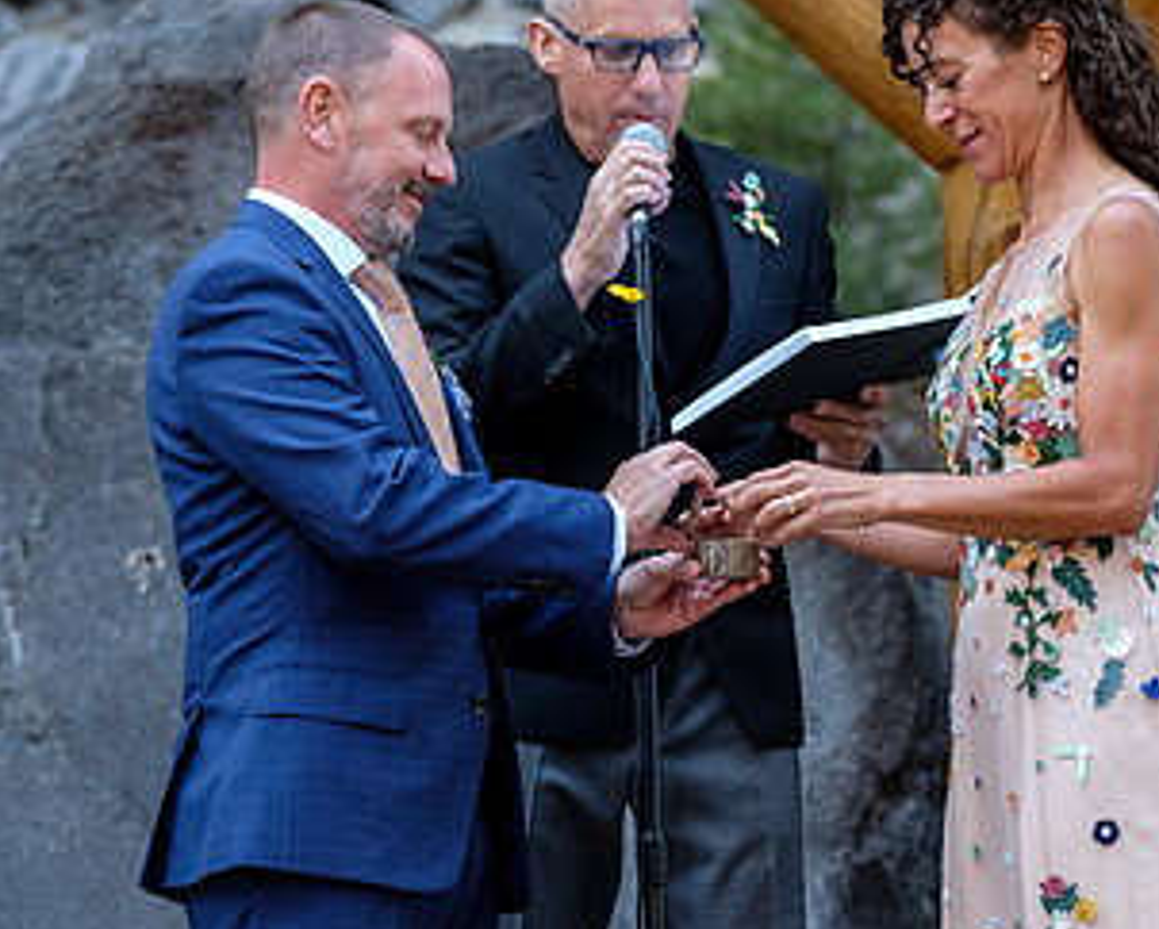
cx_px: 768
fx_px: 7792
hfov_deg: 8.5
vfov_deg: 6.8
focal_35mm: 227
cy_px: 582
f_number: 3.2
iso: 640
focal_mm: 83.8
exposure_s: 1/100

========================================================================

§ Problem: In the records above, locate the line that contains "fx_px: 7792". Repeat it and every line after it, exactly, and nothing else.

§ Answer below:
fx_px: 7792
hfov_deg: 8.5
vfov_deg: 6.8
focal_35mm: 227
cy_px: 582
f_number: 3.2
iso: 640
focal_mm: 83.8
exposure_s: 1/100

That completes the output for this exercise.